Walking a Different Path

                Here is a place where the stories differ (not much but enough). When the army invoke martial law in the original film, David and Judy, along with their friend Clank, are bundled into a van where they meet Kathy and her father Artie (I’ll come to them two in a minute) who they subsequently escape with. In the remake however, David and Judy get separated when the army infiltrate Ogden Marsh. He decides to go back for her and in the end, begins an escape with his deputy Russell, Judy’s assistant Becca as well as his wife. You actually assume at first that the groups will be the same size as they come close to rescuing Becca’s boyfriend Scotty as well but unfortunately he is shot by the army practically straight away.
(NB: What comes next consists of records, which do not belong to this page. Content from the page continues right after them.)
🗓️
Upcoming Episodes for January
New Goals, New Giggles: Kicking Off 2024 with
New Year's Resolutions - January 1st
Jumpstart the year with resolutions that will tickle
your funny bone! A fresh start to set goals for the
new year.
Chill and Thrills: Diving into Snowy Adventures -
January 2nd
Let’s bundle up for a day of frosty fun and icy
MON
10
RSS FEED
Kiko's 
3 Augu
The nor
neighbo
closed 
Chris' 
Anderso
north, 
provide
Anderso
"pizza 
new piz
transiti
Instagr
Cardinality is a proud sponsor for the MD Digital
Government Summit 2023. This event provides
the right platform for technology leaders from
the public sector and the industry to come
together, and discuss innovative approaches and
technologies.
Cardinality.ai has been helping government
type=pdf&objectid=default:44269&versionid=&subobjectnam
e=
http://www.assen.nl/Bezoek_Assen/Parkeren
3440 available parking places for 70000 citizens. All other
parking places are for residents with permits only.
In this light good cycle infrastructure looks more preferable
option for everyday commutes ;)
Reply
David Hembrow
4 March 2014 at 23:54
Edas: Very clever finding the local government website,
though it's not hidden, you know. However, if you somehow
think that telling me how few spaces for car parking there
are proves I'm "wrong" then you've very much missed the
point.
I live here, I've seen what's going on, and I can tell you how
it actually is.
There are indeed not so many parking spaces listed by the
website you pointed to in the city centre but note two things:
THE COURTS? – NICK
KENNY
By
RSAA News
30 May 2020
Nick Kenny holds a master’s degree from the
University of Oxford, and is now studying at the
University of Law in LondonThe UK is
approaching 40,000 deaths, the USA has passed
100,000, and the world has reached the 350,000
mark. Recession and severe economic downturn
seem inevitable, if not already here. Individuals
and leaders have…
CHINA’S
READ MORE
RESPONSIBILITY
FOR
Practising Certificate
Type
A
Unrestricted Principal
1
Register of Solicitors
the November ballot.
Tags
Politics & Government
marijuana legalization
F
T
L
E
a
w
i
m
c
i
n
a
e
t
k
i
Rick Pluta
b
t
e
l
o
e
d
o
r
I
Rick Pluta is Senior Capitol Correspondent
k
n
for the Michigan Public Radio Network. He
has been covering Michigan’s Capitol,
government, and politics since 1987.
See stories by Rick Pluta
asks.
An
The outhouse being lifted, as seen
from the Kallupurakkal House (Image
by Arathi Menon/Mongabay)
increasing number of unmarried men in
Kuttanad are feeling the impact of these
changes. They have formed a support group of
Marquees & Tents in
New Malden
                Difference No. 2: No one whose part of the group in the remake has time to go crazy. What I mean by this is that they die before the virus is able to take hold, whereas in the original they all, apart from David, begin to lose it.

Levels of Crazy

                It seems in the remake that everyone’s version of crazy manifests as violence. From Rory with the shotgun at the baseball game to the doctor with the bone saw. Whereas in the original The Crazies film, people start losing it in different ways. For example, and I’ll be honest I found this worse than the violence, the father that forms part of Judy and David’s group goes crazy to the point that he decides to have sex with his own daughter! And she has no issue with it! Crazy right? (Well, obviously that’s the point but still). Honestly for me that makes the original that little bit more disturbing.

Unhappy Ending

                I feel that the original film ends unhappily in a couple of ways. For example, David ends the film alone and in the custody of the exact people he had been trying to get away from. On top of this, not only is it revealed at the end that all the efforts made by the army have been futile because the virus has spread to Louisville, but also the discovery and loss of a possible cure when Dr Watts is trampled by the townspeople. I guess you can say that, in comparison to the original, the 2010 version of The Crazies is a happy ending because David and Judy escape before Ogden Marsh is vaporized and are able to walk off in to the sunset together. However, we do discover that they aren’t walking to safety.

In Conclusion

                I’m sure you’re all getting really bored of what I’m about to say but I genuinely feel the original is better because Eisner seemed to take the remake to a more violent level than it needed to be. What makes the original so uncomfortable is one, the calm attitude when violence is committed by the townsfolk on the army (like the old woman with the knitting needle), two – the hilarity of some of the bonkers things people do and three, the disturbing behaviour of Artie when he loses it. I think some directors need to learn that violence doesn’t always equal fear.